UMWA membership declined as production trends changed
By JEFF LESTER, Senior Writer November 16, 2004
 

Between 1909 and 1927, there were 500,000 to 600,000 production workers in bituminous coal mining nationwide. By the time John L. Lewis became president of the United Mine Workers of America in 1920, the UMWA represented roughly 300,000 coal miners.
The 1933 passage of the National Industrial Recovery Act included provisions protecting the right of workers to organize. That is when the 43-year-old UMWA began its first massive organizing drive in Southwest Virginia under the leadership of Lewis, who later also founded the Congress of Industrial Organizations.

The UMWA's District 28, chartered in 1933, went on to serve miners in Virginia, eastern Kentucky, Tennessee and North Carolina.

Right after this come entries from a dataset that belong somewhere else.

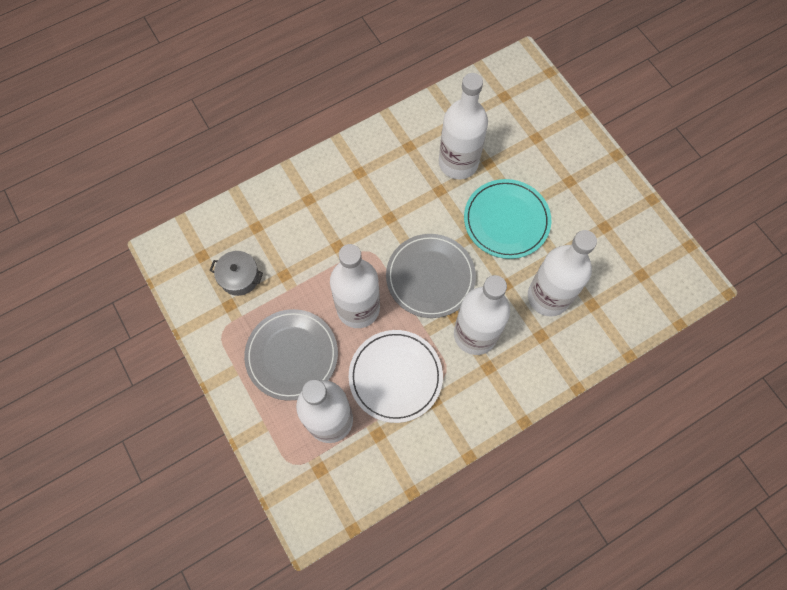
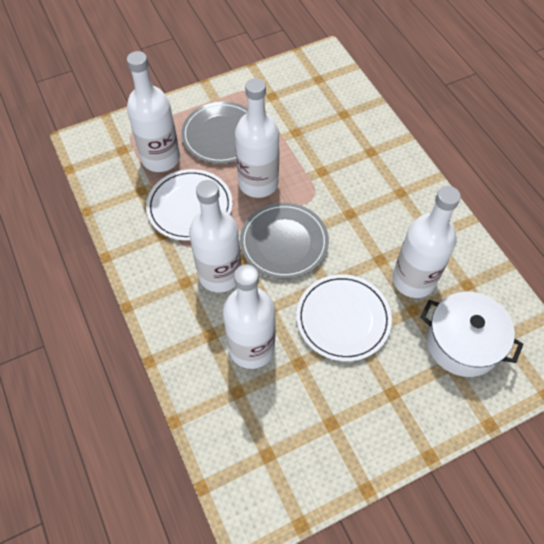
camera: 95 degrees right, 10 degrees down
grey pot [209,251,263,296] -> none
turquoise plate [464,179,551,259] -> white plate [296,274,392,361]
none -> white pot [420,292,523,377]

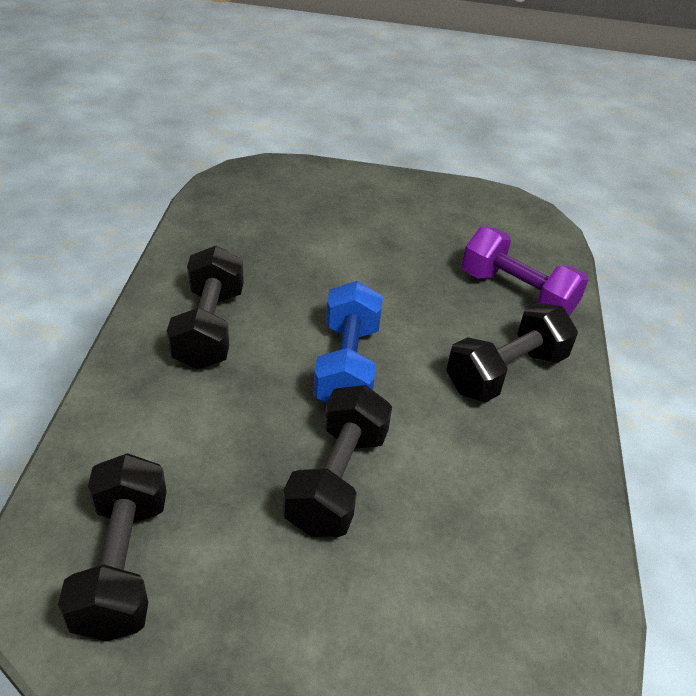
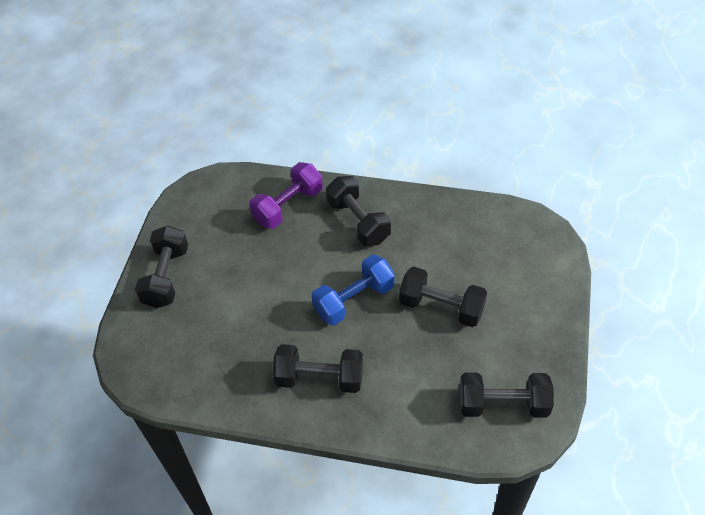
camera: 80 degrees left, 10 degrees up
blue dumbbell [313,281,383,403] -> blue dumbbell turned 45 degrees counterclockwise [311,254,395,326]
none -> black dumbbell [135,225,188,308]

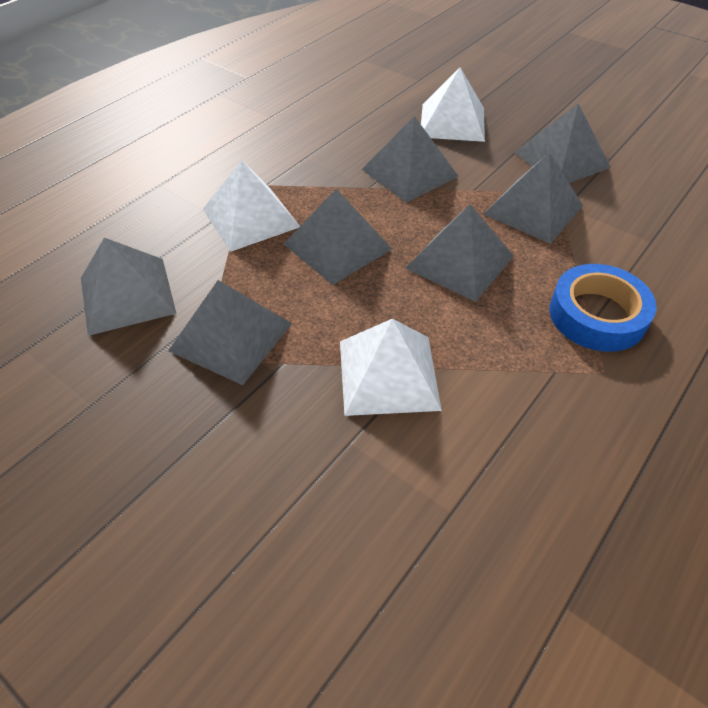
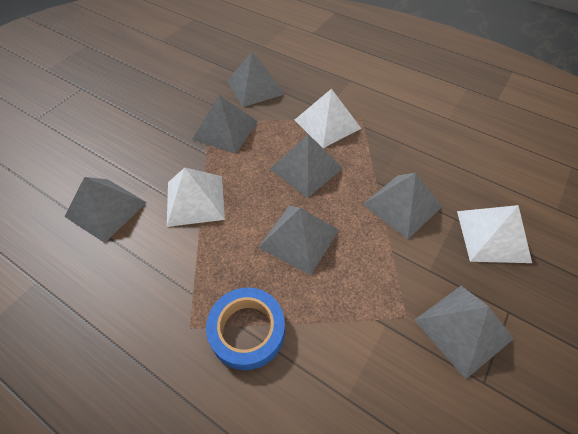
camera: 85 degrees right, 5 degrees up
grey pyramid [483,152,583,244] -> grey pyramid moved to [65,177,147,243]

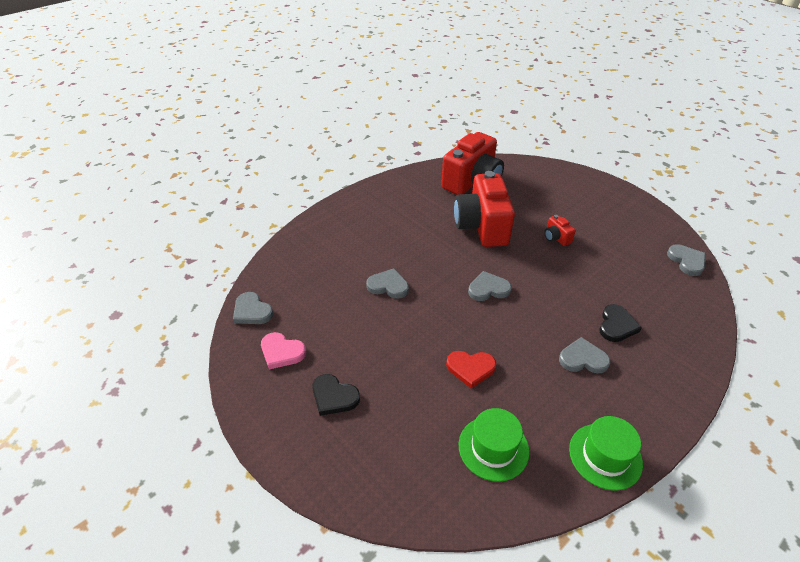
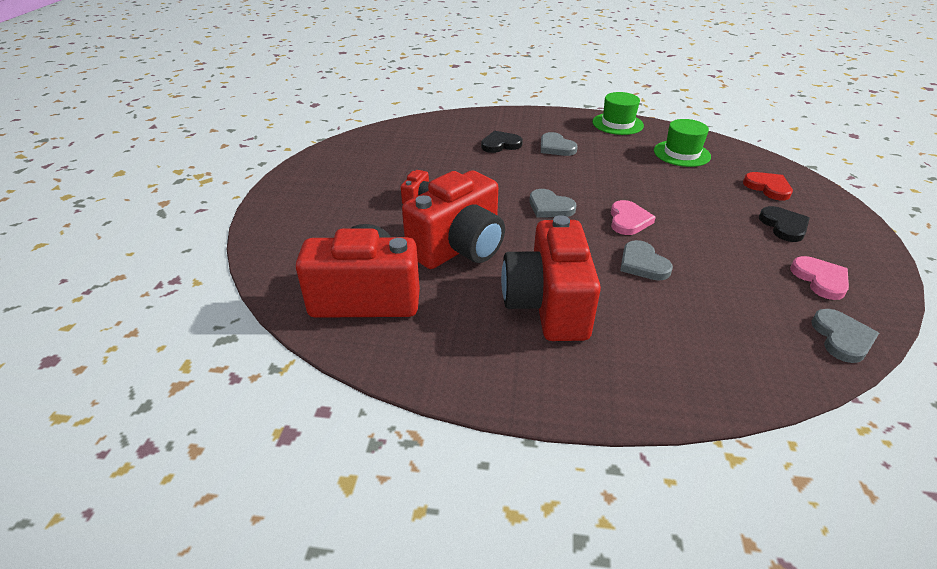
camera: 130 degrees left, 5 degrees down
red heart [446,351,496,389] -> red heart moved to [743,172,793,200]
grey heart [667,244,706,276] -> none
none -> red camera [501,215,601,341]
none -> pink heart [611,200,656,235]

The 1935 National Labor Relations Act greatly expanded the move toward a pro-union, high-wage political environment, sparking massive increases in the number of workers represented by a union. Overall union membership among American workers doubled between 1936 and 1938.

During World War II, Lewis led an estimated 500,000 UMWA members to violate the labor movement's no-strike pledge in protest of frozen wages.

In the two years after the war, the federal government operated bituminous mines for 13 months during a nationwide strike.

In 1946, the government and the union struck an agreement to allow more mechanization of mines, in exchange for a promise of lifetime health care for miners. Lewis knew the ultimate result would be significant layoffs. By 1950, coal mine employment had fallen to 351,000.

Growing mechanization, along with competition from other fuels, dropped coal employment below 150,000 by 1960, when Lewis retired.

Fourteen years later, Westmoreland Coal Co. launched its first surface mine operations in the western United States, joining other companies in what was then a high-productivity, non-union environment.

In 1990, nearly 11,800 people were employed in the Southwest Virginia coal industry, with slightly less than 3,800 of them represented by the union.

By 1999, only 70,000 coal production workers were left in the entire U.S.

Early that year, the UMWA's District 28, with headquarters in Castlewood, Va., merged into Alabama-based District 20 due to the shutdown of several large local mines and loss of membership.

By the end of the 20th century, the UMW's nationwide membership of active miners had declined to about 30,000.

In 2003, roughly 6,500 people worked in the Southwest Virginia coal industry, with roughly 350 of them belonging to the UMW.